Regular readers – and I’m lead to believe that there are some – will know that our family has recently grown to four with the addition of our now three month old son, and that I do have some sympathy with breastfeeding mums. But I also have a bit of a battle as a father in a world where I have been the primary carer for our oldest, but where mothers remain the dominant demographic accommodated for in kiddicare and kiddilit.
I chose to ignore this fact most of the time, and pretend for the most part that fathers have an equal status in bringing up their kids. This is, of course, utter nonsense, but no one dare speak it. And far be it for me to point fingers, but this is a problem of fathers as much as it is mothers, and society as a whole, but I ain’t seeing any change in the status quo at the moment.

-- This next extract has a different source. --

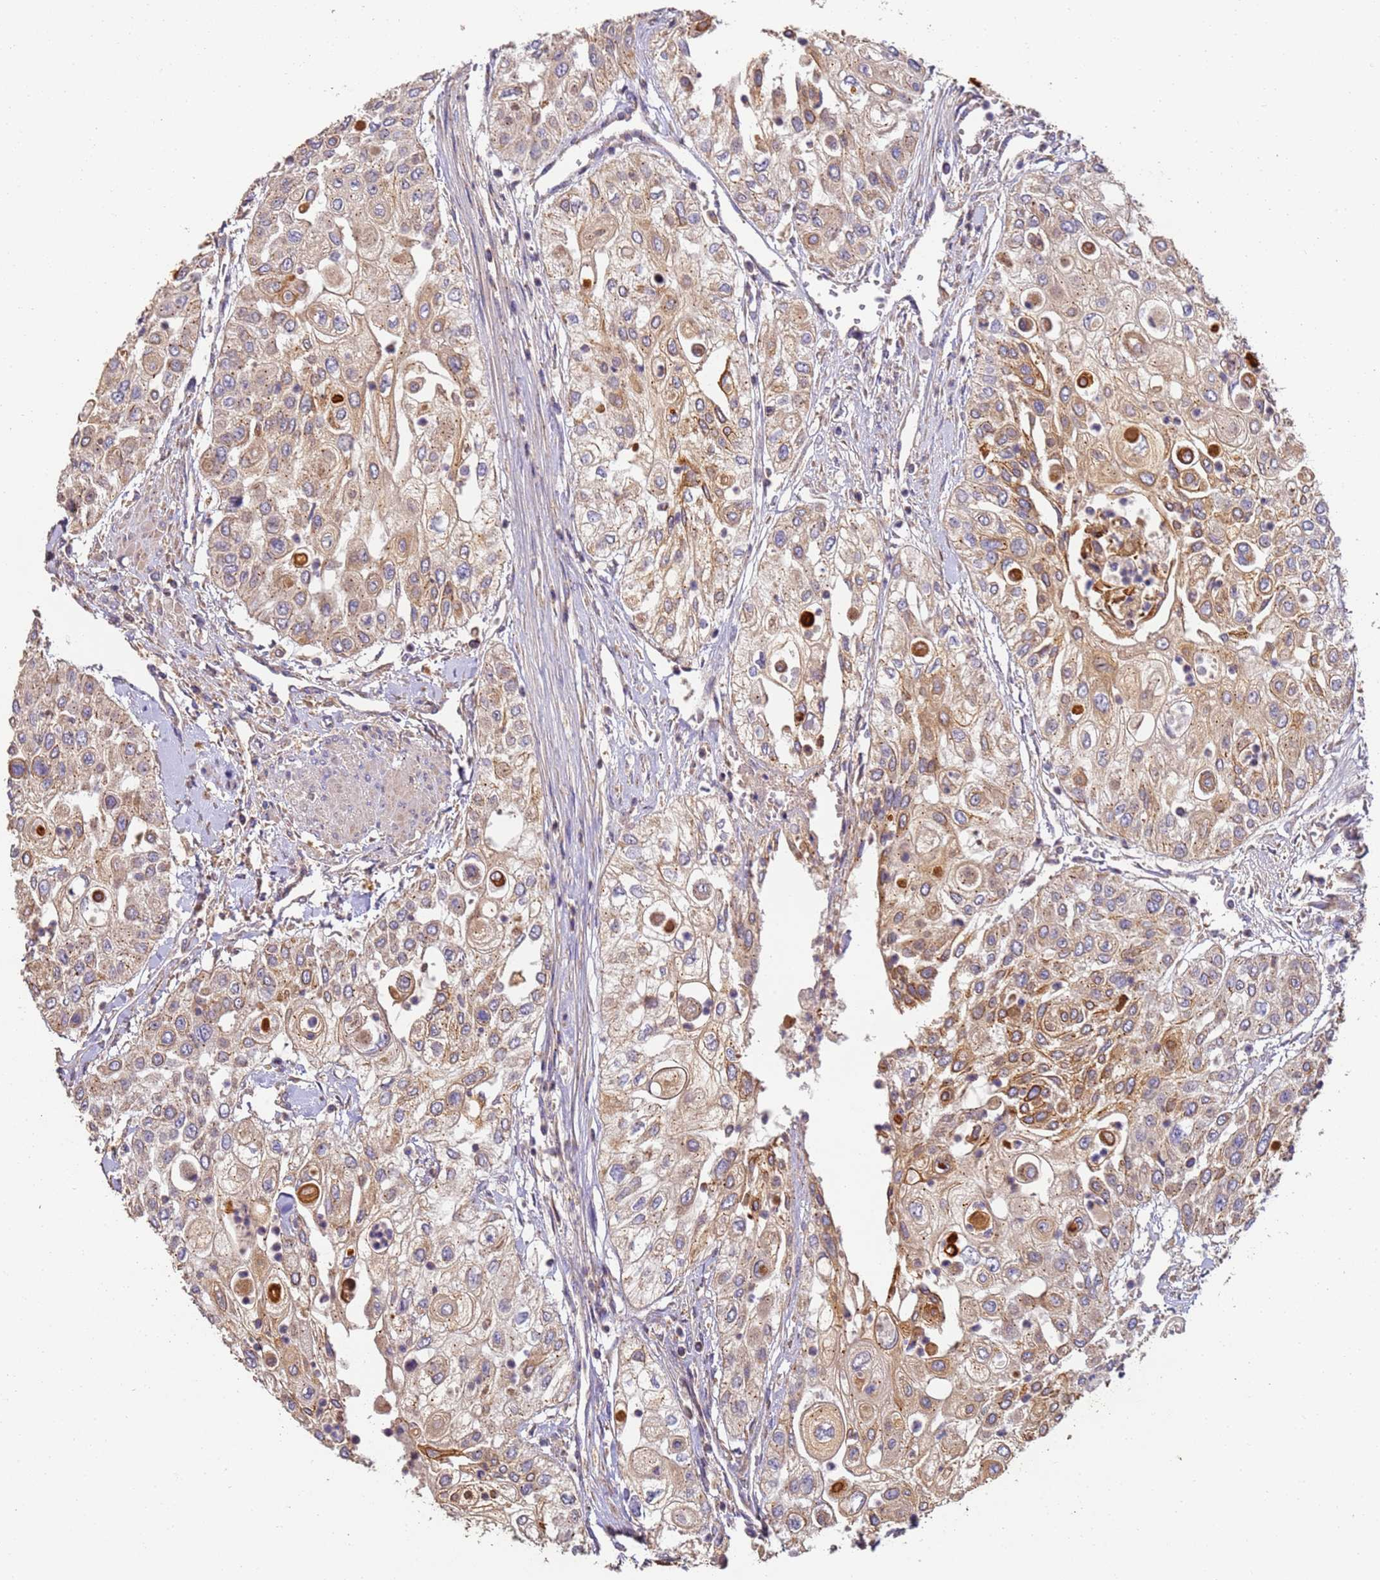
{"staining": {"intensity": "moderate", "quantity": ">75%", "location": "cytoplasmic/membranous"}, "tissue": "urothelial cancer", "cell_type": "Tumor cells", "image_type": "cancer", "snomed": [{"axis": "morphology", "description": "Urothelial carcinoma, High grade"}, {"axis": "topography", "description": "Urinary bladder"}], "caption": "Urothelial carcinoma (high-grade) stained for a protein demonstrates moderate cytoplasmic/membranous positivity in tumor cells.", "gene": "TIGAR", "patient": {"sex": "female", "age": 79}}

The most recent slap in the face for me about this inequality was a jaunt to Daunt Books on Tuesday of this week. Daunt’s is a beautiful place and a fine bookshop – do stop off at Marylebone High Street; it is wonderful – but, towards the back of the store they have a ‘mother and baby’ section of books. I was sorely tempted to ask where the father and baby section was, but a closer look at the books stuffed into a couple of crammed shelving units revealed that, actually, not many of these books are aimed at men. Not only is the branding, the colouring and the fonts used on these books clearly more feminine – pastel colours, curly lettering – but many of the titles reference mothering and mothers and seem to channel into an idea that somehow women are less capable of rearing children than they actually are. Look hard, and there may be a couple of dad’s books, which might appeal to the father who is recently divorced and forced to entertain their estranged offspring once a fortnight, or books appealing to the publishers idea that men will take a spectators view of the nine month pregnancy before forgetting all about raising them and going back to work.
As a chap who has taken time away from work to spend the majority of the week with his kids, I find this a bit galling. As a writer seeking to write a male perspective into women’s magazines, and finding that there isn’t much of an interest in this on the part of women’s magazines (please, someone, tell me different…), I feel disheartened. Women seem to want it both ways; the successful career and independent income with the loving family and secure household (combined with swishing hair and firm skin), and a role for bringing up the kids. For men, perhaps we’re too wrapped up in being employed and earning enough to fund this dream (as well as cars, football and the panacea of a firm stomach) that we don’t turn our attention to how we might take a greater role in both the work and the home life.
But I really don’t see how the rather blinkered view of both sexes might be broken if the world of one sex can’t be a greater part of the world of the other sex. Poop.